WHAT YOU ARE ASKED TO DO> Reproduce the records word for word, starting with the line that contains "sympathy for you will influence your" and continuing through the line that contains "American Tall Ships". Leave the pictures out of your answer.

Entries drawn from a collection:
........
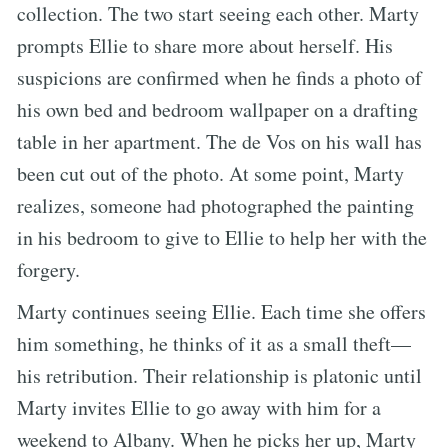
collection. The two start seeing each other. Marty
prompts Ellie to share more about herself. His
suspicions are confirmed when he finds a photo of
his own bed and bedroom wallpaper on a drafting
table in her apartment. The de Vos on his wall has
been cut out of the photo. At some point, Marty
realizes, someone had photographed the painting
in his bedroom to give to Ellie to help her with the
forgery.
Marty continues seeing Ellie. Each time she offers
him something, he thinks of it as a small theft—
his retribution. Their relationship is platonic until
Marty invites Ellie to go away with him for a
weekend to Albany. When he picks her up, Marty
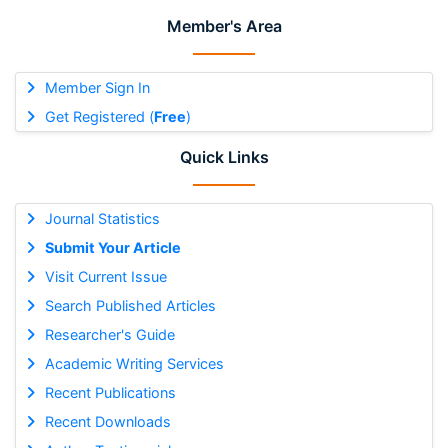
Member's Area
Member Sign In
Get Registered (
Free
)
Quick Links
Journal Statistics
Submit Your Article
Visit Current Issue
Search Published Articles
Researcher's Guide
Academic Writing Services
Recent Publications
Recent Downloads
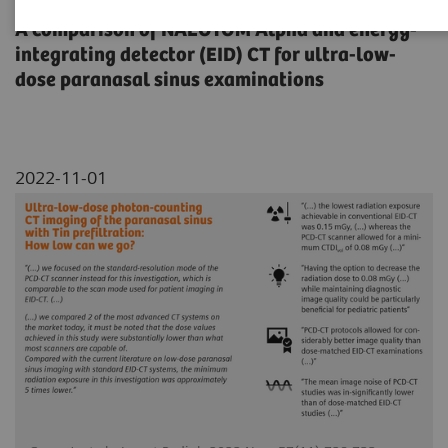
A comparison of NAEOTOM Alpha and energy-
integrating detector (EID) CT for ultra-low-
dose paranasal sinus examinations
2022-11-01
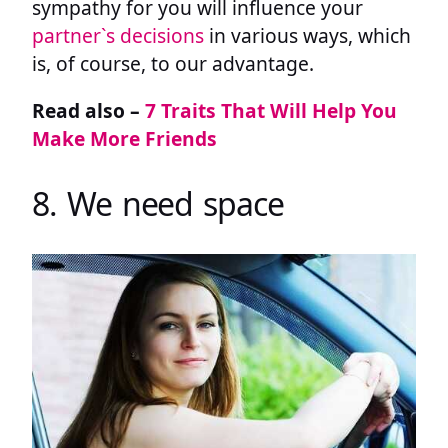
sympathy for you will influence your
partner`s decisions
in various ways, which
is, of course, to our advantage.
Read also –
7 Traits That Will Help You
Make More Friends
8. We need space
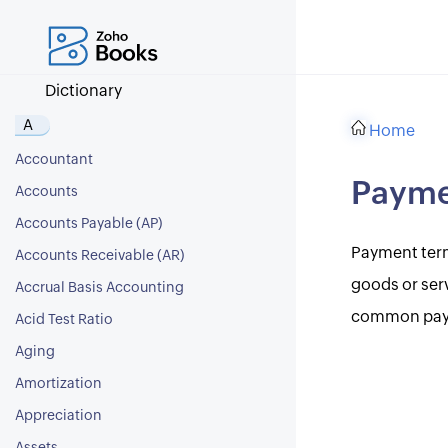
Dictionary
A
Home
Accountant
Payme
Accounts
Accounts Payable (AP)
Payment term
Accounts Receivable (AR)
goods or ser
Accrual Basis Accounting
common payme
Acid Test Ratio
Aging
Amortization
Appreciation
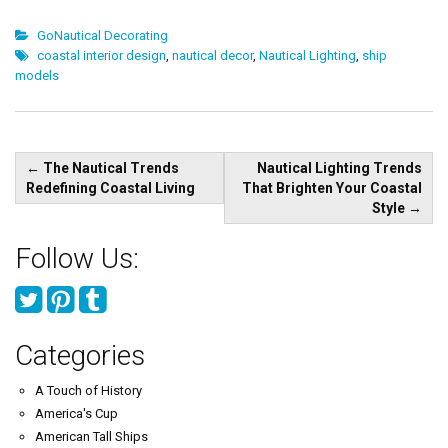
GoNautical Decorating
coastal interior design
,
nautical decor
,
Nautical Lighting
,
ship
models
Post
←
The Nautical Trends
Nautical Lighting Trends
navigation
Redefining Coastal Living
That Brighten Your Coastal
Style
→
Follow Us:
Categories
A Touch of History
America's Cup
American Tall Ships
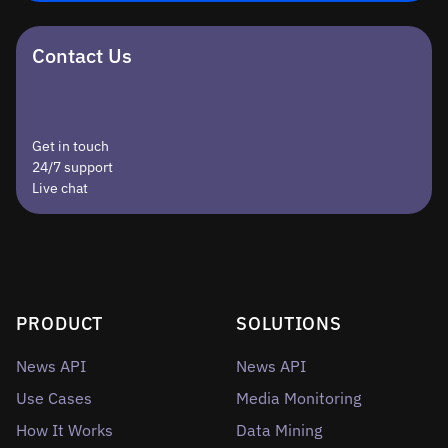
Contact Us
Get in touch
24/7 support
Live chat
PRODUCT
SOLUTIONS
News API
News API
Use Cases
Media Monitoring
How It Works
Data Mining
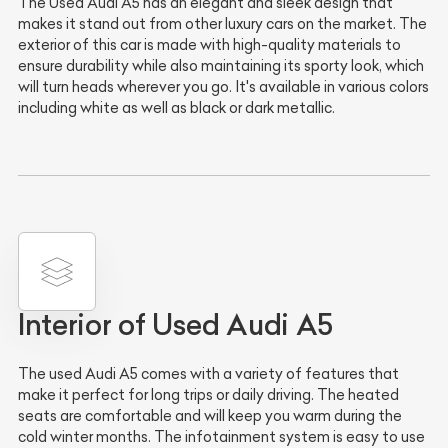
The Used Audi A5 has an elegant and sleek design that
makes it stand out from other luxury cars on the market. The
exterior of this car is made with high-quality materials to
ensure durability while also maintaining its sporty look, which
will turn heads wherever you go. It's available in various colors
including white as well as black or dark metallic.
Interior of Used Audi A5
The used Audi A5 comes with a variety of features that
make it perfect for long trips or daily driving. The heated
seats are comfortable and will keep you warm during the
cold winter months. The infotainment system is easy to use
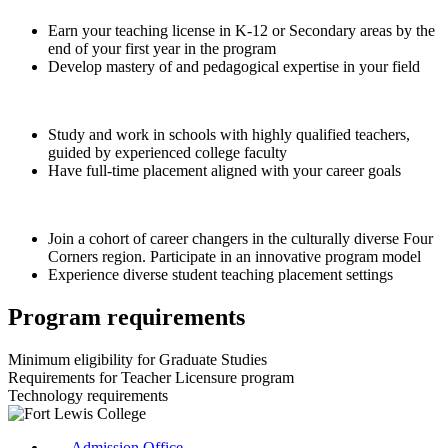
Earn your teaching license in K-12 or Secondary areas by the
end of your first year in the program
Develop mastery of and pedagogical expertise in your field
Study and work in schools with highly qualified teachers,
guided by experienced college faculty
Have full-time placement aligned with your career goals
Join a cohort of career changers in the culturally diverse Four
Corners region. Participate in an innovative program model
Experience diverse student teaching placement settings
Program requirements
Minimum eligibility for Graduate Studies
Requirements for Teacher Licensure program
Technology requirements
Admission Office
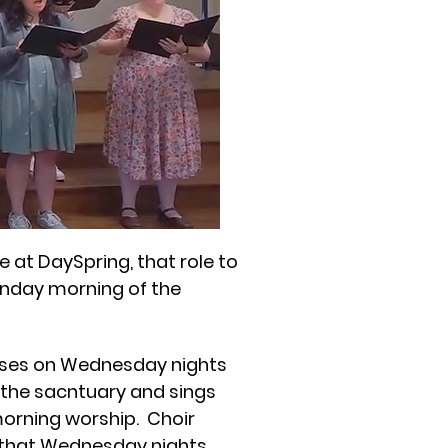
 at DaySpring, that role to
Sunday morning of the
rses on Wednesday nights
n the sacntuary and sings
orning worship. Choir
hat Wednesday nights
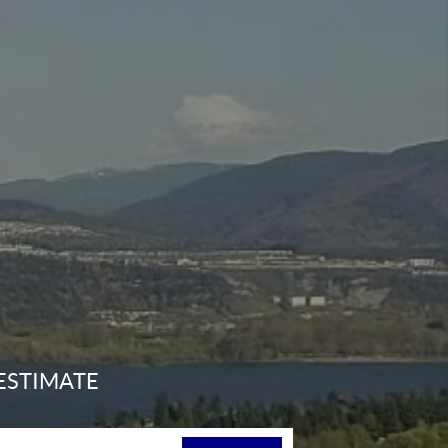
ESTIMATE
........
TASK RESULT>
sympathy for you will influence your
partner`s decisions
in various ways, which
is, of course, to our advantage.
Read also –
7 Traits That Will Help You
Make More Friends
8. We need space
Dictionary
A
Home
Accountant
Payme
Accounts
Accounts Payable (AP)
Payment term
Accounts Receivable (AR)
goods or ser
Accrual Basis Accounting
common payme
Acid Test Ratio
Aging
Amortization
Appreciation
GoNautical Decorating
coastal interior design
,
nautical decor
,
Nautical Lighting
,
ship
models
Post
←
The Nautical Trends
Nautical Lighting Trends
navigation
Redefining Coastal Living
That Brighten Your Coastal
Style
→
Follow Us:
Categories
A Touch of History
America's Cup
American Tall Ships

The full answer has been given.